Ask HN | How to answer customer queries - mabid
 
For guys out there who are running own one or more products, what do you use to answer customer queries. Simply via email? A help-desk to raise and answer tickets?  twitter ? Facebook ? any other online app or platform ?
======
DiabloD3
It depends on how much time you are willing to invest in it.

Simple email is easy for one or two people to handle, but from what I've seen
Twitter/Facebook interaction (which also doubles as an advertising route)
requires dedicated staff, and some companies even outsource the handling of PR
through those just because it is expensive and difficult.

For everything small, a help desk tracker is great if your service is
technical and your users are technical, it keeps tracking of issues much
easier.

However, if you go the route of email, you would still need a tracker
internally, and some companies have even plugged their email system into their
internal tracker to make this easier.

------
LeBlanc
I highly recommend olark or a similar onsite live chat feature.
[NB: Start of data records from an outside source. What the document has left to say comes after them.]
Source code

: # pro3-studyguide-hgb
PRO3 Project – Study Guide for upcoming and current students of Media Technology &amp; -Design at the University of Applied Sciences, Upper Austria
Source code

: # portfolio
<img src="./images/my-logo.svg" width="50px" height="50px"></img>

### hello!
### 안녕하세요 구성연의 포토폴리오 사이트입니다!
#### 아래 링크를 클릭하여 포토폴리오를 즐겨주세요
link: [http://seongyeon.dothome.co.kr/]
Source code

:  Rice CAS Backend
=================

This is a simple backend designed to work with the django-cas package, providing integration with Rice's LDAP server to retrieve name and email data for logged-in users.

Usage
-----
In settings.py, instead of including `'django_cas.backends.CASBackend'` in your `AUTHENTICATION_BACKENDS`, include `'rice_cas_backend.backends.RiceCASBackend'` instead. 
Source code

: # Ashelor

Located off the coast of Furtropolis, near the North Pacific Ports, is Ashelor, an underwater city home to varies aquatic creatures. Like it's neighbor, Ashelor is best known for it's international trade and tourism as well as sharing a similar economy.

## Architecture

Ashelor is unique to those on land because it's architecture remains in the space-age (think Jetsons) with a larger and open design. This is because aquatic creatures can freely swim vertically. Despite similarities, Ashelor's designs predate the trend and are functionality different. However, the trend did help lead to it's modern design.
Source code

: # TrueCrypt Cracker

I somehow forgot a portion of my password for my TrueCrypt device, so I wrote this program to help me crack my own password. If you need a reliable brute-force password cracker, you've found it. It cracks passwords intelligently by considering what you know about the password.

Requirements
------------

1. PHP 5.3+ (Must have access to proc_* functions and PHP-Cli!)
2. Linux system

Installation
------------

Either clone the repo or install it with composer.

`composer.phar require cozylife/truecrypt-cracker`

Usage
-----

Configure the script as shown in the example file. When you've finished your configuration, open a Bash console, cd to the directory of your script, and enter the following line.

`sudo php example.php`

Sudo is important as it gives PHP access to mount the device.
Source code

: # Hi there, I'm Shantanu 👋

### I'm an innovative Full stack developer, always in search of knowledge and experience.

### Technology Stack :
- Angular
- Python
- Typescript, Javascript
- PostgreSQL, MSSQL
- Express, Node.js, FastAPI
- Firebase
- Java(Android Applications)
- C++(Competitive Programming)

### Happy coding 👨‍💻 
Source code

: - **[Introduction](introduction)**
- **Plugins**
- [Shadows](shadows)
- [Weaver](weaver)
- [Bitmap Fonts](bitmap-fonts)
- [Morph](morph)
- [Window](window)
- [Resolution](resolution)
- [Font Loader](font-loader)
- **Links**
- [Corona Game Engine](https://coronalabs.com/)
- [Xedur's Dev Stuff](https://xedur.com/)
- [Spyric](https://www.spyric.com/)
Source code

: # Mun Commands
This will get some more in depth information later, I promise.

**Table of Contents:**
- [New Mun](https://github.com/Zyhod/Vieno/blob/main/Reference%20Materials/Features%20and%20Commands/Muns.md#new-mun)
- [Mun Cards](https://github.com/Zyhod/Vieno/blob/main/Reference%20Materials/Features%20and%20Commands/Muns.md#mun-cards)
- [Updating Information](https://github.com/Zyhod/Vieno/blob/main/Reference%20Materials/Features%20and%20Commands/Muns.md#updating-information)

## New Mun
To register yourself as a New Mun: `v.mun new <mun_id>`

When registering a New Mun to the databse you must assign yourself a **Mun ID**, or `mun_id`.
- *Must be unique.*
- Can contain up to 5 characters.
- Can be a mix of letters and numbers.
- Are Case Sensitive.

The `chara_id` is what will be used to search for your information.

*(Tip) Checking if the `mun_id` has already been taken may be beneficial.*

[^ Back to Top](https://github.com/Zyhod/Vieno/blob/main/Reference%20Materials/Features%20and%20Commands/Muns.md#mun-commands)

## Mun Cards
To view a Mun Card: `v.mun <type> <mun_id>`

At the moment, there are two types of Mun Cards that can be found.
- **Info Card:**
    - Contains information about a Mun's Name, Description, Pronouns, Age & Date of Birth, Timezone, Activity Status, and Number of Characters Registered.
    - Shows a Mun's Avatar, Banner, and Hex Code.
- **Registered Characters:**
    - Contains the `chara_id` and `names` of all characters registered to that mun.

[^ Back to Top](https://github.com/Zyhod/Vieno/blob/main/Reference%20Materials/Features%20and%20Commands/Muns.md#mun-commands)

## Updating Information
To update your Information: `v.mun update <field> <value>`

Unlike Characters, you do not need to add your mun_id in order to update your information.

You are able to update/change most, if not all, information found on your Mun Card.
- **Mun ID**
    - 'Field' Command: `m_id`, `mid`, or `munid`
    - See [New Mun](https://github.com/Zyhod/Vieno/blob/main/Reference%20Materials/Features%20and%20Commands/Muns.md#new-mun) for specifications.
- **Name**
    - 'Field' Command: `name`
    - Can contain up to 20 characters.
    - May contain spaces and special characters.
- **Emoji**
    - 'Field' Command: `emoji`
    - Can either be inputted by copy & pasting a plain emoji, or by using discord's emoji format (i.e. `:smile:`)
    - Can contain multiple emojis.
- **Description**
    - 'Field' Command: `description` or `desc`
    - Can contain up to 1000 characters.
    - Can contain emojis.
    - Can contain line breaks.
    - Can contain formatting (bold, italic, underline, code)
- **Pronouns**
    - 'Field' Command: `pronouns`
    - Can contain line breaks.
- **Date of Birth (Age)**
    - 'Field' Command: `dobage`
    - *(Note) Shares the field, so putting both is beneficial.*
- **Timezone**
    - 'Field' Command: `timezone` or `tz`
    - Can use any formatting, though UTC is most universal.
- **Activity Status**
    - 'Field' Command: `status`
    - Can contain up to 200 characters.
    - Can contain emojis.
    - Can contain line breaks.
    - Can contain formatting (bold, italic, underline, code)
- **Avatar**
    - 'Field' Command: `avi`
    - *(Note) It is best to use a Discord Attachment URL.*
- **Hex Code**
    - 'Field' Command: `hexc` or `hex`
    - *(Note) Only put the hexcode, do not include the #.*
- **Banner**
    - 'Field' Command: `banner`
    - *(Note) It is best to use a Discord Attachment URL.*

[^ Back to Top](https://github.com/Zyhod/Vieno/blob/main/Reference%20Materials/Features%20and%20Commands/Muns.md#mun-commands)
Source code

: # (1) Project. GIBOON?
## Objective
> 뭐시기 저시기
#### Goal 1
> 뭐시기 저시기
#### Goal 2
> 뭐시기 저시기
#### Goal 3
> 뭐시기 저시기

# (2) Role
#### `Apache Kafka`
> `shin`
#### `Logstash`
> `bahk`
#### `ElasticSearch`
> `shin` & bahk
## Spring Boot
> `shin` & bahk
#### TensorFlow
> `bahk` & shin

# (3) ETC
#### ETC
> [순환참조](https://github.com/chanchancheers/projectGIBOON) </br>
olark is great because its much lower barrier of effort than email, so your
customers often come with questions they might not have bothered with via
email. You can get some great insights into how people use your site, and
you'll learn about bugs much faster.

------
fezzl
Facebook has the benefit of showing that you are the type of company that
engages with its customers and users. It is also scalable in the sense that
you can answer a question once and many people can read it. Email is quick,
and most people are comfortable with using email.

------
ianpurton
Just use email, it's easy to set up and if you grow out of it then it's easy
to move over to something else.